Perhaps you don’t want to share the financials with the entire team. Or maybe your team is large and it is difficult to get the information out to everyone. In this case, consider training the team leaders and empower them to take it back to their departments.
Accounting can be intimidating to team members that are not trained to understand financial documents. You do not have to overwhelm them with every line of the profit and loss statement. Instead introduce the idea slowly and perhaps in a consolidated format. The foundation lesson is income versus expenses – where did the money go and how can it be managed better by the entire team? Breaking it down into segments/categories eases their learning curve and gives them something more specific to work on.
How Your Team Can Thrive With OpenBook Management
Your hospital is not going to get rich from rationing cleaning supplies. However sharing financial data allows team members to be conscious of their activities. In turn they can save money by using supplies more wisely and also by utilizing technology. In my office, our team was able to save over $600 a year in printing costs simply by emailing invoices to clients. There is no cost to email, the clients actually tend to appreciate the e-invoice and — added bonus — we help the environment at the same time. Percentage wise $600 is a small number but small numbers can have significant impacts. You team members will feel that they accomplished something extra which builds morale. Be sure to keep them updated and congratulate them on their success.
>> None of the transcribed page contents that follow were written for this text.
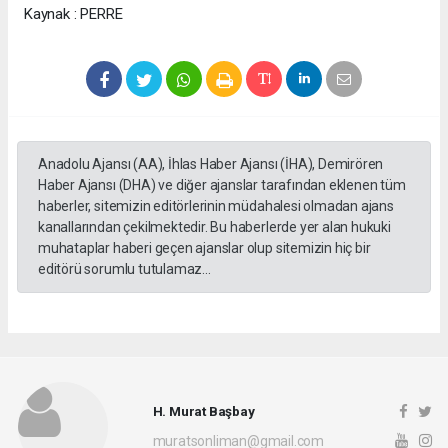
Kaynak : PERRE
Anadolu Ajansı (AA), İhlas Haber Ajansı (İHA), Demirören
Haber Ajansı (DHA) ve diğer ajanslar tarafından eklenen tüm
haberler, sitemizin editörlerinin müdahalesi olmadan ajans
kanallarından çekilmektedir. Bu haberlerde yer alan hukuki
muhataplar haberi geçen ajanslar olup sitemizin hiç bir
editörü sorumlu tutulamaz...
H. Murat Başbay
muratsonliman@gmail.com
To build motivation, set a goal for the team and offer an incentive for achieving that goal. Remember to keep the time period short enough to maintain momentum. For example, you notice that the cost of goods is elevated. Discuss these numbers with your team and set a goal. Perhaps you’d like to lower your cost of goods by 2 percent for the next month. Demonstrate for the team how a 2-percent reduction over the course of a year can equal thousands of dollars in savings. There are many ways to accomplish this and your team will surely come up with some creative ways to better manage the inventory. If that 2-percent reduction is achieved, then the team has earned a reward— maybe you have lunch catered in or give everyone a gift card to a store of their choosing. Meierer says that “having a bonus system in place related to P&L performance increases employee engagement and provides incentive to help achieve company goals.”
What if times haven’t been prosperous or financial management has been out of order and the financial reports are not painting the prettiest of pictures? Will the team become paranoid about their security? I say they will not if you coach them through it, emphasizing historical information, plans to improve, embrace their ideas, and discuss trends in the industry and the economy in general. Your presentation must assure their stability and promote their role in improvement. When they know that you want, need and value them they will join you on the journey to repair and flourish.
Overall, I know that veterinary team members are caring and sensitive people full of passion and a desire to succeed. Under your leadership, they can and will learn as many ways as possible to serve the client, the patient and the practice. Open book management, even with limited or consolidated data, gives them one more tool to improve their performance and that helps them and the practice grow.